--- START ---

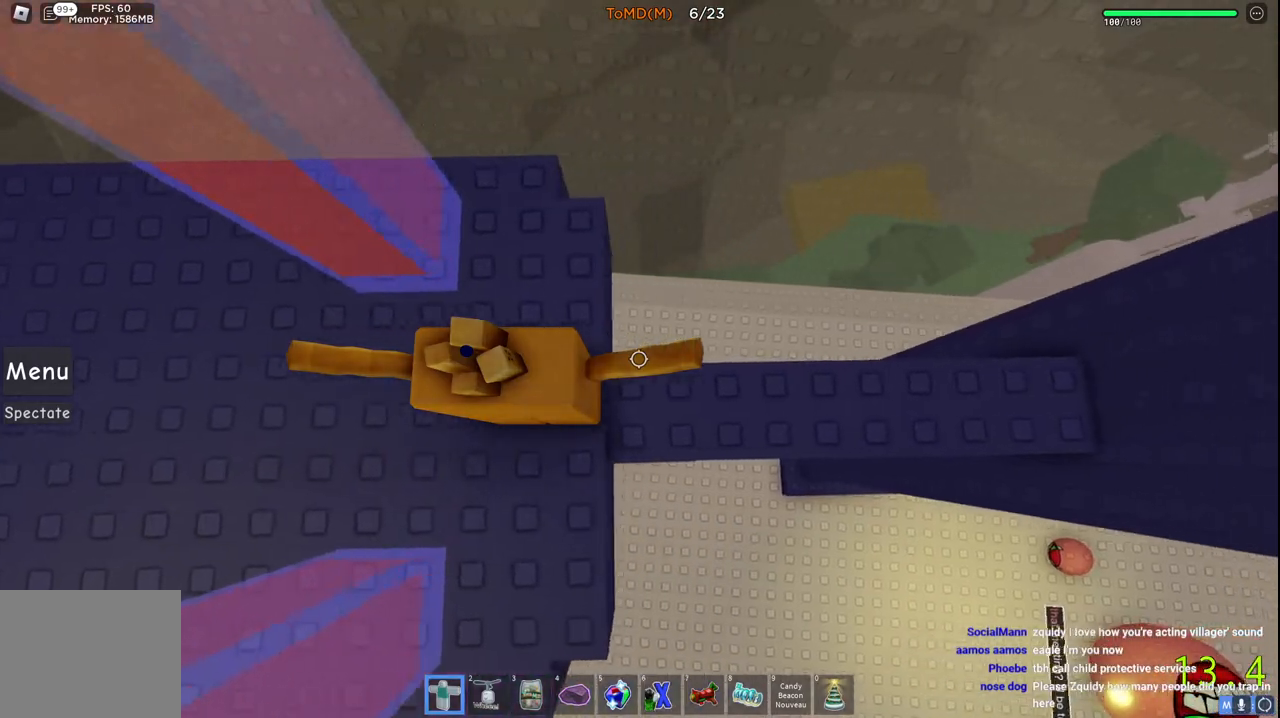
{"keys": ["d", "space"], "events": [[300, "space", "down"]]}
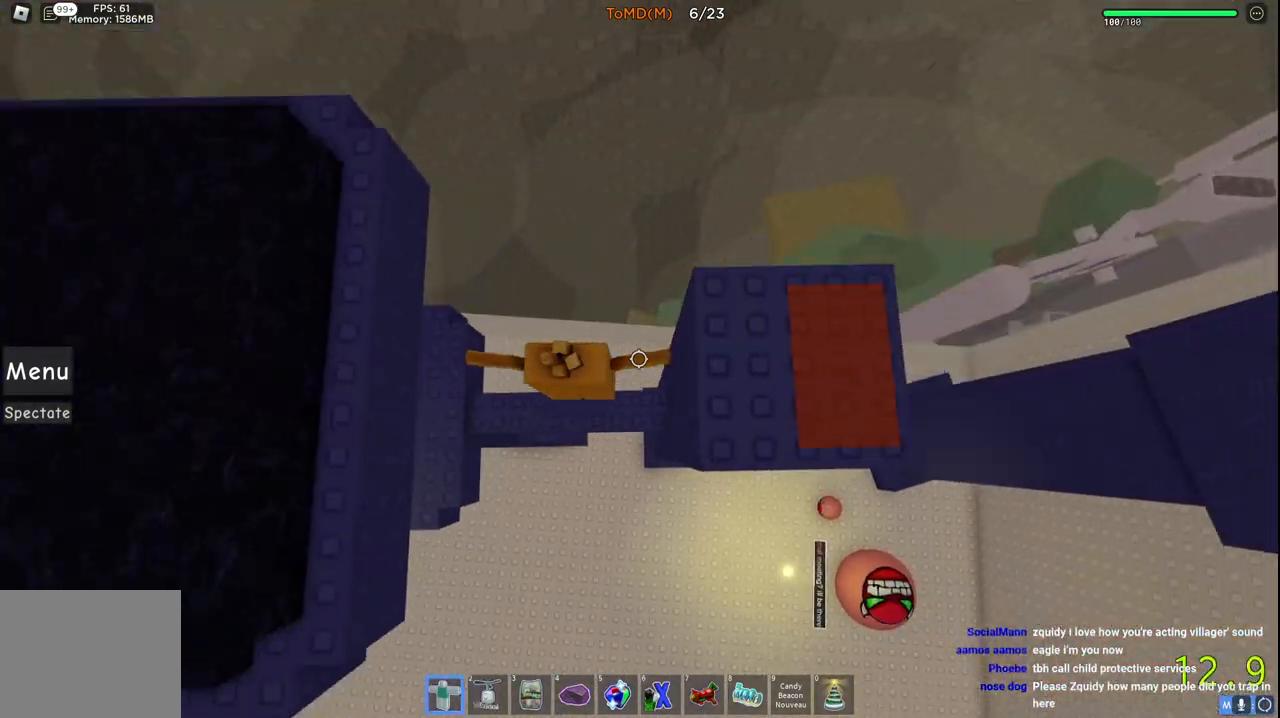
{"keys": [], "events": [[250, "space", "up"], [383, "d", "up"]]}
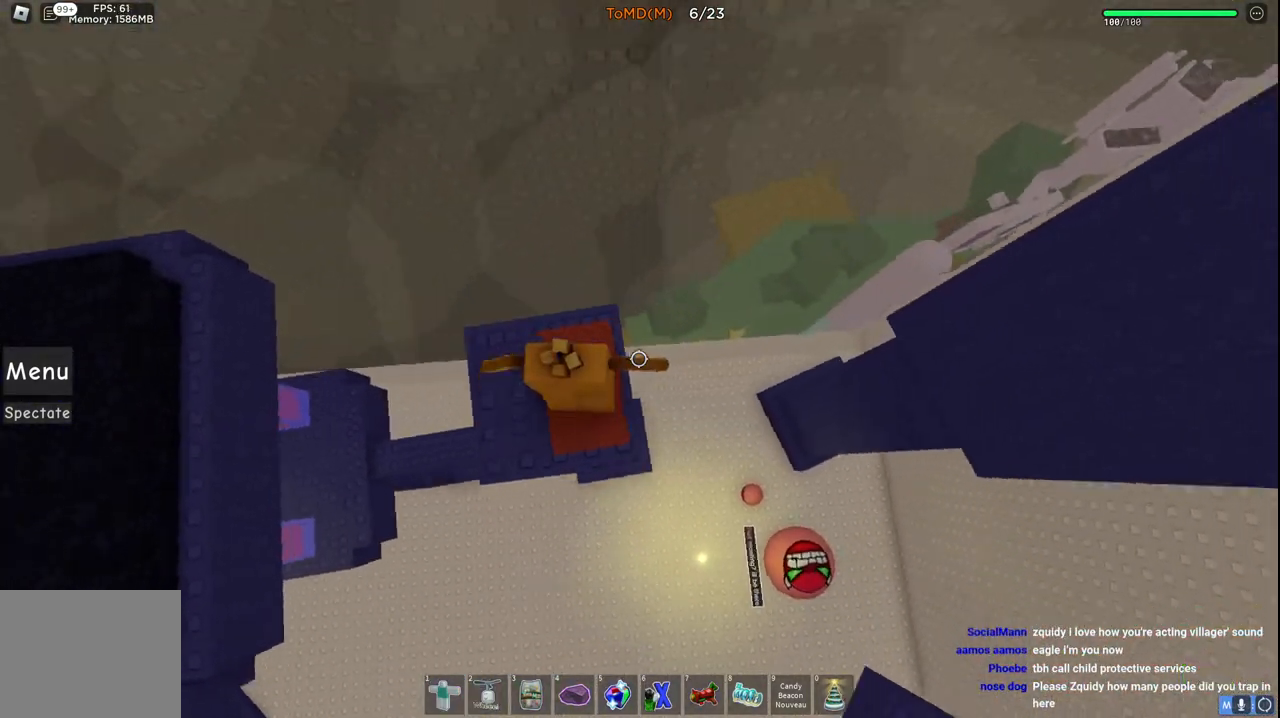
{"keys": [], "events": [[83, "d", "down"], [117, "s", "down"], [217, "d", "up"], [217, "s", "up"]]}
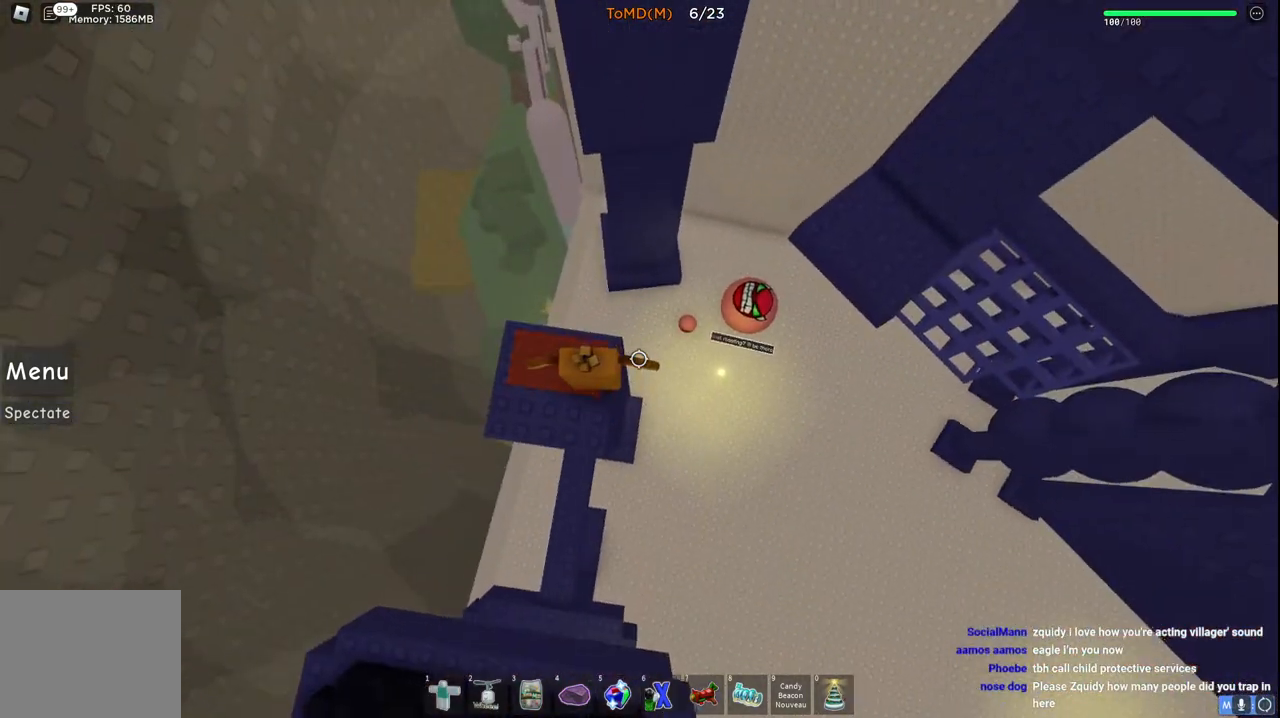
{"keys": ["d", "w"], "events": [[67, "d", "down"], [67, "w", "down"], [233, "space", "down"], [467, "space", "up"]]}
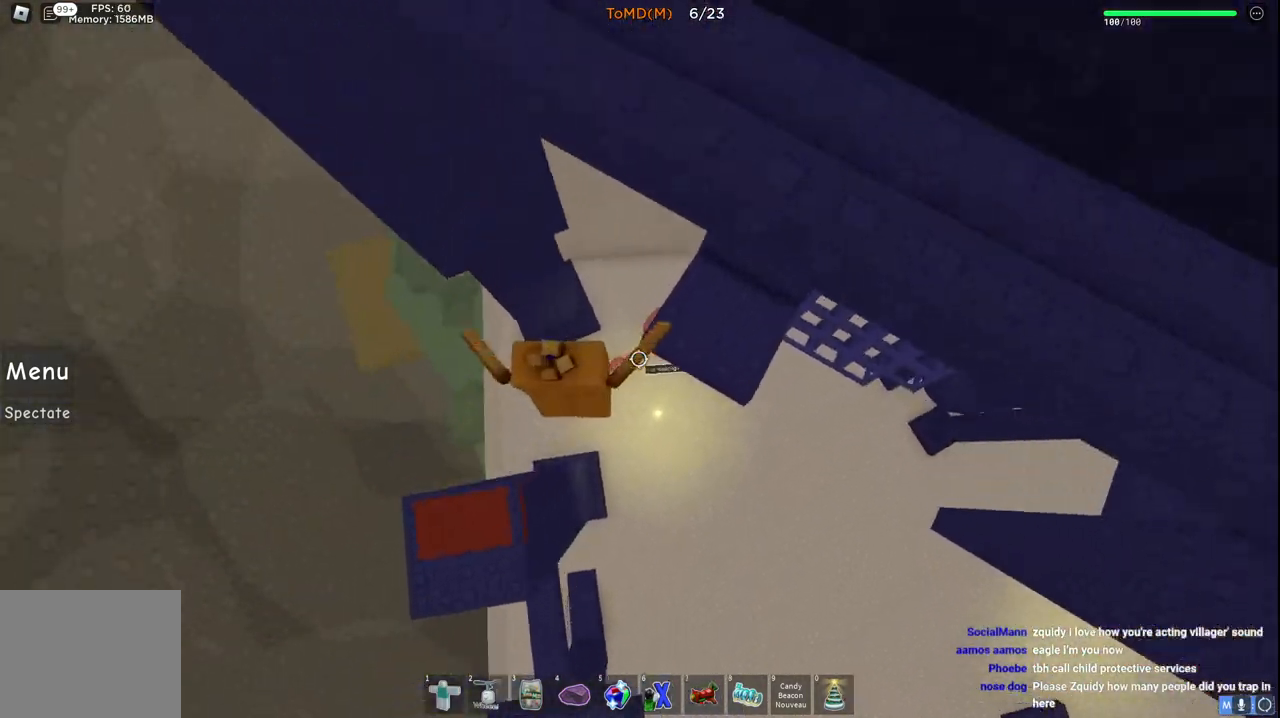
{"keys": ["d"], "events": [[383, "w", "up"]]}
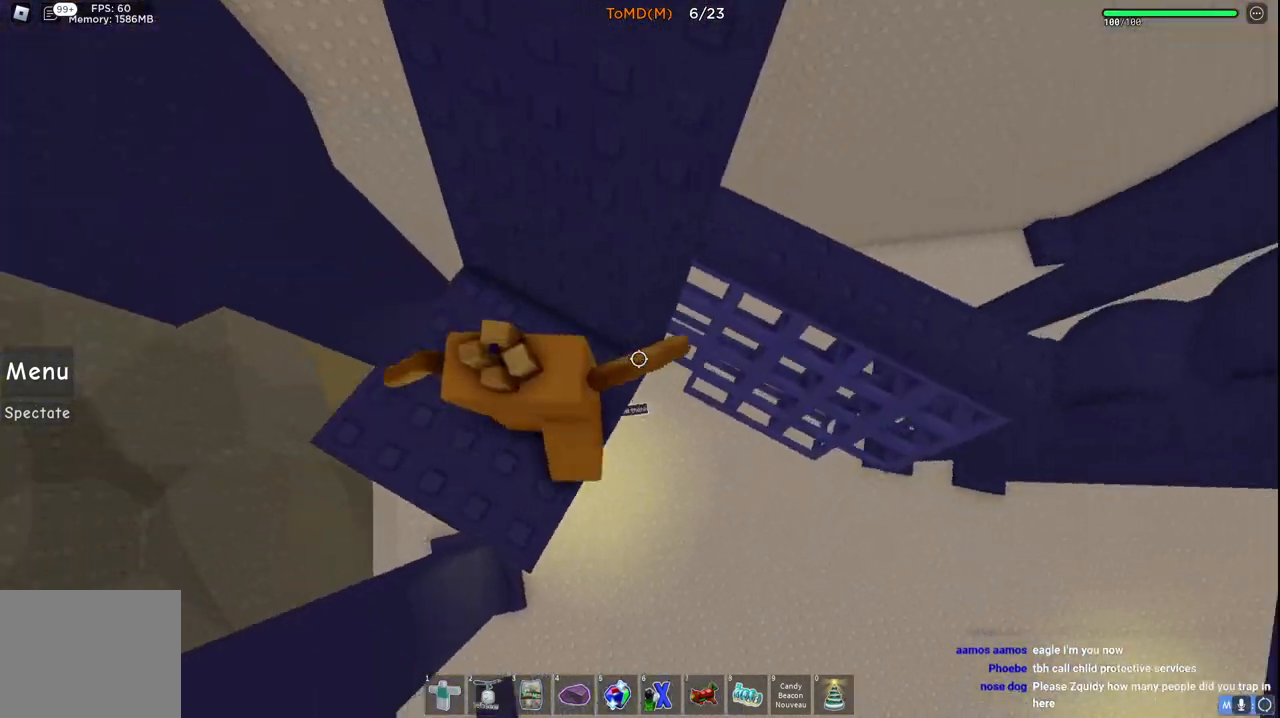
{"keys": ["d", "w"], "events": [[317, "w", "down"]]}
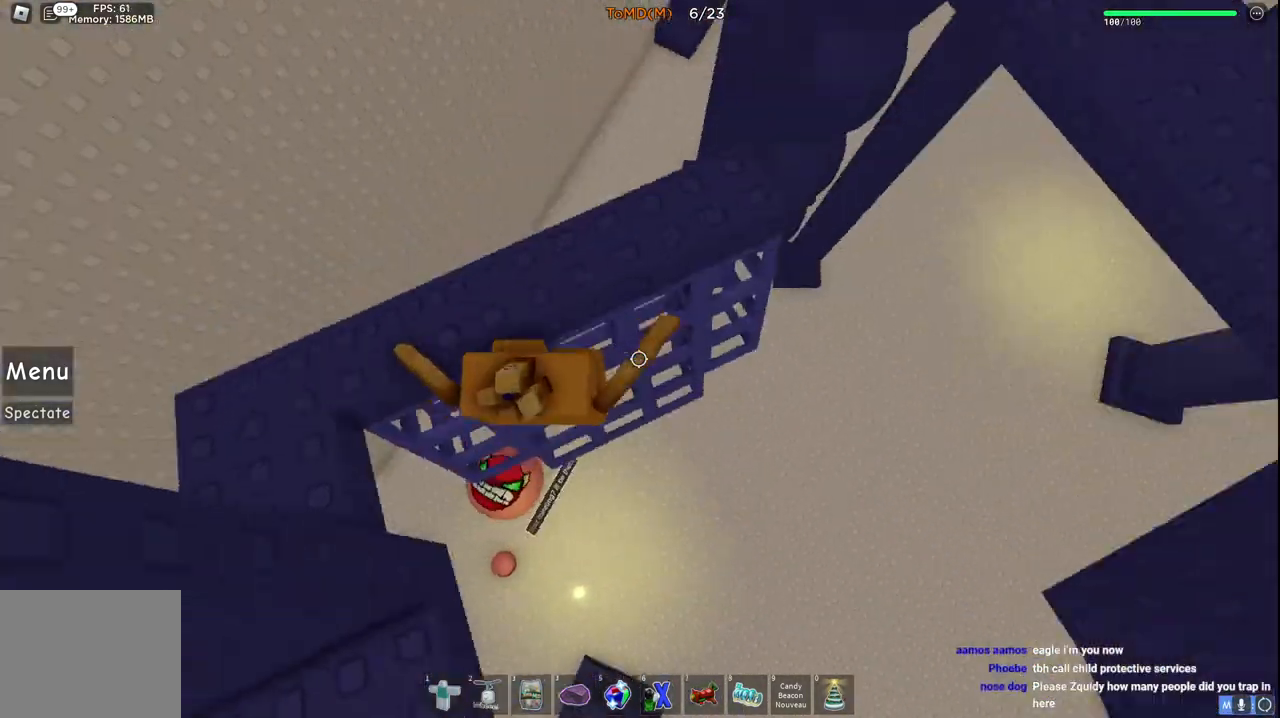
{"keys": ["a", "w"], "events": [[150, "d", "up"], [217, "w", "up"], [350, "w", "down"], [367, "a", "down"]]}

--- END ---

* TASK: Only lines with the word "down" are wanted. Find and copy them from the records above.

* PROBLEM SOLUTION:
{"keys": ["d", "space"], "events": [[300, "space", "down"]]}
{"keys": [], "events": [[83, "d", "down"], [117, "s", "down"], [217, "d", "up"], [217, "s", "up"]]}
{"keys": ["d", "w"], "events": [[67, "d", "down"], [67, "w", "down"], [233, "space", "down"], [467, "space", "up"]]}
{"keys": ["d", "w"], "events": [[317, "w", "down"]]}
{"keys": ["a", "w"], "events": [[150, "d", "up"], [217, "w", "up"], [350, "w", "down"], [367, "a", "down"]]}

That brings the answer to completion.